=== Quoted passage ===
-*-
Baptisms
Baptism in the Episcopal Church is offered to all who seek to become members of the Body of Christ and rest in the assurance that they have been marked as Christ’s own forever. Parents wishing to have a child baptized, or adults wishing to be baptized may make an appointment for further discussion. There are four Sundays in the Church calendar for Baptism. Additional times may be scheduled in consultation with the Priest.

An Overview of Baptism
In baptism we are made sharers in the new life of the Holy Spirit and the forgiveness of sins. Baptism is the foundation for all future church participation and ministry. Each candidate for baptism in the Episcopal Church is to be sponsored by one or more baptized persons. Sponsors (godparents) speak on behalf of candidates for baptism who are infants or younger children and cannot speak for themselves at the Presentation and Examination of the Candidates. During the baptism the members of the congregation promise to do all they can to support the candidates for baptism in their life in Christ. They join with the candidates by renewing the baptismal covenant. Candidates are baptized "in the Name of the Father, and of the Son, and of the Holy Spirit," and then marked on the forehead with the sign of the cross. Chrism may be used for this marking. The newly baptized is "sealed by the Holy Spirit in Baptism and marked as Christ's own for ever." When all baptisms have been completed, the celebrant and congregation welcome the newly administered within the eucharist as the chief service on a Sunday or another feast.

The Catechism notes that "Infants are baptized so that they can share citizenship in the Covenant, membership in Christ, and redemption by God." The baptismal promises are made for infants by their parents or sponsors, "who guarantee that the infants will be brought up within the Church, to know Christ and be able to follow him" (BCP, pp. 858-859). Baptism is especially appropriate at the Easter Vigil, the Day of Pentecost, All Saint's Day or the Sunday following, and the Feast of the Baptism of our Lord (the First Sunday after the Epiphany). (The Episcopal Church)
-*-
=== Data for review ===
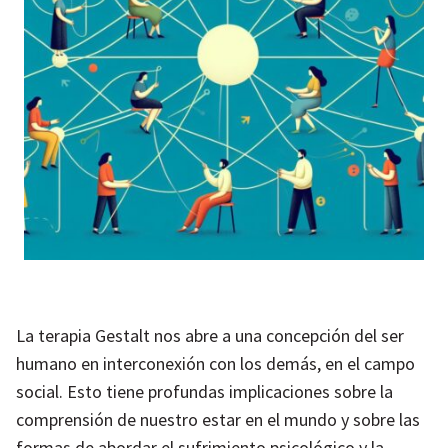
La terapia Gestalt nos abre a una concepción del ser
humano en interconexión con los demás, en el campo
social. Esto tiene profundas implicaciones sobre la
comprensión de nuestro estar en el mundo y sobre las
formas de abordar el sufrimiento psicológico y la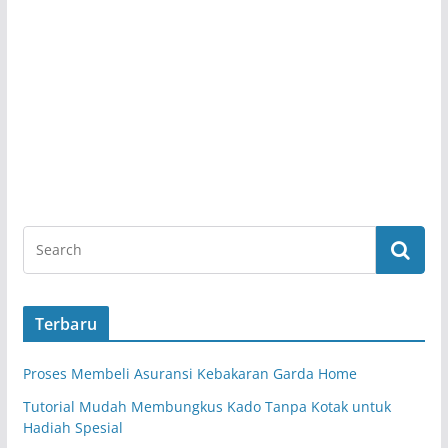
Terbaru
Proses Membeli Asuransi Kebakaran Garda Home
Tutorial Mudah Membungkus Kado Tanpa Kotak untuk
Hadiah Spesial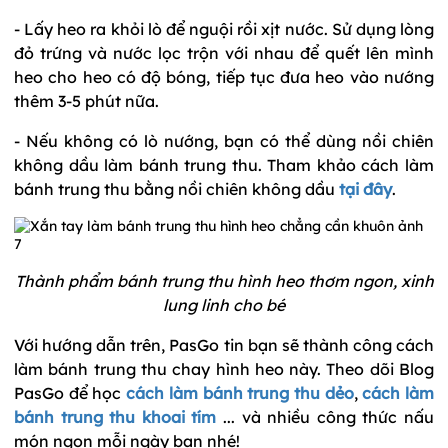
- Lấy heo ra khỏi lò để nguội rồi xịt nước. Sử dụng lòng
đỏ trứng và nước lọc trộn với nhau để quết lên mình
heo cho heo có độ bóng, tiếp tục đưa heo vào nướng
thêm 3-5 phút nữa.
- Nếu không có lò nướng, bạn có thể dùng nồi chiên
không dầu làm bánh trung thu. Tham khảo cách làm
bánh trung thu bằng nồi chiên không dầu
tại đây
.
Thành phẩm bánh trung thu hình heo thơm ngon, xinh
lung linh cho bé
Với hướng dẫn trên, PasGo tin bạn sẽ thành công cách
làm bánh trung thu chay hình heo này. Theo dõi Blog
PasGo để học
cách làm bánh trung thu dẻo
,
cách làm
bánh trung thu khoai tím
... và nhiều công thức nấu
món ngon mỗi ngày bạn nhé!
-*-
=== Problem A ===
Answer these questions from the baptism text:
(i) How many Sundays in the Church calendar are set aside for Baptism?
(ii) What may be used for marking the candidate on the forehead?
(iii) Which pages of the BCP does the text cite for the promises made for infants?
=== Problem B ===
For each statement, say whether it agrees with the baptism text, and quote the words that decide it.
(i) Adults who wish to be baptized may make an appointment for further discussion.
(ii) Each candidate must be sponsored by at least three baptized persons.
(iii) Baptism is especially appropriate on the Day of Pentecost.
=== Problem C ===
Write out the part of the baptism text from "The Catechism notes" up to and including "(The Episcopal Church)", word for word.
Answer using only the baptism text.

=== Task response A ===
(i) Four.
(ii) Chrism.
(iii) Pages 858-859.

=== Task response B ===
(i) Yes: "Parents wishing to have a child baptized, or adults wishing to be baptized may make an appointment for further discussion."
(ii) No: "Each candidate for baptism in the Episcopal Church is to be sponsored by one or more baptized persons."
(iii) Yes: "Baptism is especially appropriate at the Easter Vigil, the Day of Pentecost"

=== Task response C ===
The Catechism notes that "Infants are baptized so that they can share citizenship in the Covenant, membership in Christ, and redemption by God." The baptismal promises are made for infants by their parents or sponsors, "who guarantee that the infants will be brought up within the Church, to know Christ and be able to follow him" (BCP, pp. 858-859). Baptism is especially appropriate at the Easter Vigil, the Day of Pentecost, All Saint's Day or the Sunday following, and the Feast of the Baptism of our Lord (the First Sunday after the Epiphany). (The Episcopal Church)